AAPL Hits $150. Scott Mortiz Weeps.
September 26, 2007
I long ago gave up trying to predict how Wall Street rewards stocks. Just when you think you’ve got it figured out, along comes a day like today and you’re back to oval seven. Today, Apple Computer’s stock hit a 52 week high of $153.18 for what appears to be no good reason. In fact, this occurred in spite of the fact that Amazon launched what could be considered the first real competition for the iTunes music store, Amazon: MP3. Do investors believe that Amazon’s entry into the market space will spur competition and keep Apple “thinking different”? Did Phil Schiller’s casual remark about unlocked iPhone’s becoming “bricks” bolster investors? Or perhaps they have begun to see the reporting of clueless “experts” like theStreet.com’s Scott Mortiz, as the fabricated bullshit that it is.

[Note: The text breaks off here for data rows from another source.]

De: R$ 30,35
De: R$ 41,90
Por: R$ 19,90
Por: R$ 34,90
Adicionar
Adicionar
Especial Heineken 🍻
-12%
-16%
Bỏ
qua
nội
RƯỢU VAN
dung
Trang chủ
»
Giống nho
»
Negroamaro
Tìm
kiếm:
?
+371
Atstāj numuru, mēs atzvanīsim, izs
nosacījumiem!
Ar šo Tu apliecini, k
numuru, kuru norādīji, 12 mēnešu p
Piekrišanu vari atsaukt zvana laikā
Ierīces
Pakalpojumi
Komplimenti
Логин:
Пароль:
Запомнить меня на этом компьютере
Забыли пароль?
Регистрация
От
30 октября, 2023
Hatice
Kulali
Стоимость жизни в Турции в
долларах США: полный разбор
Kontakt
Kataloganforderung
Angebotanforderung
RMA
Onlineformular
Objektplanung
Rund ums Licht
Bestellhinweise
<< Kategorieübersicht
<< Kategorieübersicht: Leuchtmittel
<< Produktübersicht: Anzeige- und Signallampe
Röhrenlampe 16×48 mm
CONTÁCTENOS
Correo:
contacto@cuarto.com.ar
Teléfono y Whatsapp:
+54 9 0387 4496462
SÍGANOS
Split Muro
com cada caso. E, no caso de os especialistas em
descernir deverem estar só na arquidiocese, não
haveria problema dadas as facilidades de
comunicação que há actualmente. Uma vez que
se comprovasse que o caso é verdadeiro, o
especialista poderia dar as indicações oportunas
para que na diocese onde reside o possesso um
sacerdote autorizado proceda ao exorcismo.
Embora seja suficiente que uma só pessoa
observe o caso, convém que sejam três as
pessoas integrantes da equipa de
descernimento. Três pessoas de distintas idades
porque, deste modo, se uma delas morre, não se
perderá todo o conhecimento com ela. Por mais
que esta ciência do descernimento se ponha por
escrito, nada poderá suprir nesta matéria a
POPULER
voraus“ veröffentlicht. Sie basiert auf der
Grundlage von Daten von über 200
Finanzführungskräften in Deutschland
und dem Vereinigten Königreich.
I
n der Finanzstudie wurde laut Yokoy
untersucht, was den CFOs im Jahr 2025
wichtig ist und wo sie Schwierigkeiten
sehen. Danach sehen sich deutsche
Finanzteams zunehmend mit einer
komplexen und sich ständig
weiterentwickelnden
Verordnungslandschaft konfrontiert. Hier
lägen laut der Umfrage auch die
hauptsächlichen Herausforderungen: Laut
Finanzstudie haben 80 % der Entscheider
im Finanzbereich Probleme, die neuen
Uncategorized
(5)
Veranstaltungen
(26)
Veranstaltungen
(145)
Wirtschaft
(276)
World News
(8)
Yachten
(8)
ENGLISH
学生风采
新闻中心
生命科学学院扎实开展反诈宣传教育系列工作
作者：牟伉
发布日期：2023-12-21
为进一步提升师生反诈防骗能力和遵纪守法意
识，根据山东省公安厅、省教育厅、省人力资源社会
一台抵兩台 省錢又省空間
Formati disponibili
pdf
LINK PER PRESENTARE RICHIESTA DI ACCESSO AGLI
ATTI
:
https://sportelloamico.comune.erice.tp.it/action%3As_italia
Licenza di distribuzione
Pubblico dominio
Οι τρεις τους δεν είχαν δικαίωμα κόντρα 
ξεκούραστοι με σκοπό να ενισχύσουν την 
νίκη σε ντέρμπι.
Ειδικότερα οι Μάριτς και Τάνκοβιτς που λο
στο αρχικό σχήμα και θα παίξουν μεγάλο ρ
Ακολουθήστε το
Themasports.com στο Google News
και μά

No matter what the cause, the $150 goal for AAPL has been met and suddenly $200 doesn’t seem all that impossible. The Christmas buying season is just around the corner. The iPhone is about to launch in European markets and there is now an entire new line of iPods in the channel. Despite some recent miss-steps, Apple has seemingly stayed ahead of competitors (Zune 2.0? Please!), scared the bejezus out of the cell phone carriers and given Mac users even more reasons to drool over hardware. Let Mortiz and company try to short the stock. Apple’s innovation along with revenue from this year’s product releases will push the stock to new heights. You can bank on it.
Disclosure: If you have not figured it out, yes, I own stock in Apple Computer.